(Text for analysis):
I read that and found nothing convincing about it; nothing that they presented in that article overcame the difficulties of the iron bloom method of making iron. I am willing to be convinced, but I am not a robot, I will do my own thinking. I will not accept something when it defies reason.
That's fine. My experience with smelting is admittedly quite limited, but it seems to me that hammering of blooms is mainly about purifying and tempering, whereas castings generally involve only some slag removal at most. That could be done with earth and sand, but having bellows, charcoal, or coke sure would help get the iron hot enough to liquify.
 
That's fine. My experience with smelting is admittedly quite limited, but it seems to me that hammering of blooms is mainly about purifying and tempering, whereas castings generally involve only some slag removal at most. That could be done with earth and sand, but having bellows, charcoal, or coke sure would help get the iron hot enough to liquify.
To make liquid iron requires temperatures around 3000 degrees; no primitive society could have that capability. It would require an advanced culture. To make bloom requires 1500 degrees which is hot, but is achievable with a furnace, plenty of charcoal, forced air, and a lot of work.
 
To make liquid iron requires temperatures around 3000 degrees; no primitive society could have that capability. It would require an advanced culture. To make bloom requires 1500 degrees which is hot, but is achievable with a furnace, plenty of charcoal, forced air, and a lot of work.
Just trying to be helpful here. You're confusing things a bit. The melting point of iron (<--link) is 1,583°C (2800°F). ("1500°C" × 9/5) + 32 = only 2732°F. No melting but I'm sure one could still pound the crap out of it. Iron boils (turns into gas) at 3,000°C (5,432°F). Those temps apply at sea level and 1 atmosphere pressure. The melting and boiling point decrease at higher altitudes (lower pressure). They increase with depth (higher pressure) which is why Earth's core apparently remains solid at its roughly 2200°C reported temperature.

2. Charcoal will start up coal. Coal inflames at about 400 °C (752 °F) and has maximum temperature of fire 1927-2100°C (3500-3812 °F)

3. Coal will start up coke. Coke inflames at 700 °C (1292°F) and it burns at maximum temperature from 2300 to 2500 (4172-4532°F).
Again, iron melts at 2800°F. Any use of coal or coke would suffice.

A very topical paper link for your perusal:

I succeeded in downloading it for free, but quoting from it is not permitted.
 
Really, you think that the first guy to discover iron did it from a preplanned recipe

The first guy to smelt iron did so because he figured out a way to use the furnace he was using to smelt copper and tin to make his bronze hot enough to melt iron.

It was a logical leap from smelting metals with relatively low melting point to smelting metals with hotter melting points.
 
Or, while trying to make better and better pottery out of better and better clays, they discovered they could similarly melt iron ore.
 
The first guy to smelt iron did so because he figured out a way to use the furnace he was using to smelt copper and tin to make his bronze hot enough to melt iron.

It was a logical leap from smelting metals with relatively low melting point to smelting metals with hotter melting points.

(Work order A):
Update the lines of the records by replacing "НОВОСТИ" with "СОБЫТИЯ" and keeping everything else the same. Leave the pictures out of your answer.
The records that come next have nothing to do with the text about iron smelting.

(Entries provided):
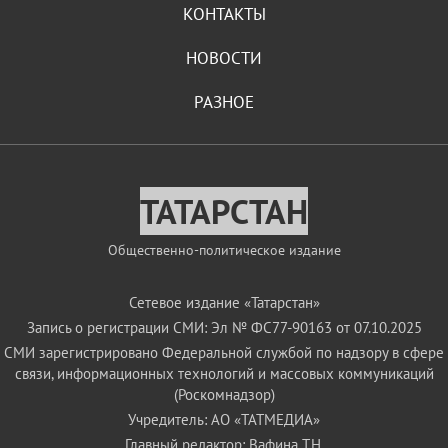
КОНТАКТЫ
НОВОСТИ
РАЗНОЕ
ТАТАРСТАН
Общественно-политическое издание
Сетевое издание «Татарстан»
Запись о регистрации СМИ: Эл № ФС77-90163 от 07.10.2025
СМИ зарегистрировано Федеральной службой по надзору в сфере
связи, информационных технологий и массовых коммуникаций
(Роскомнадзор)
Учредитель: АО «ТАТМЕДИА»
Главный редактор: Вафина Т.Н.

(Work order B):
According to the text about iron smelting, what is the melting point of iron?

(Answer A):
КОНТАКТЫ
СОБЫТИЯ
РАЗНОЕ
ТАТАРСТАН
Общественно-политическое издание
Сетевое издание «Татарстан»
Запись о регистрации СМИ: Эл № ФС77-90163 от 07.10.2025
СМИ зарегистрировано Федеральной службой по надзору в сфере
связи, информационных технологий и массовых коммуникаций
(Роскомнадзор)
Учредитель: АО «ТАТМЕДИА»
Главный редактор: Вафина Т.Н.

(Answer B):
1,583°C (2800°F).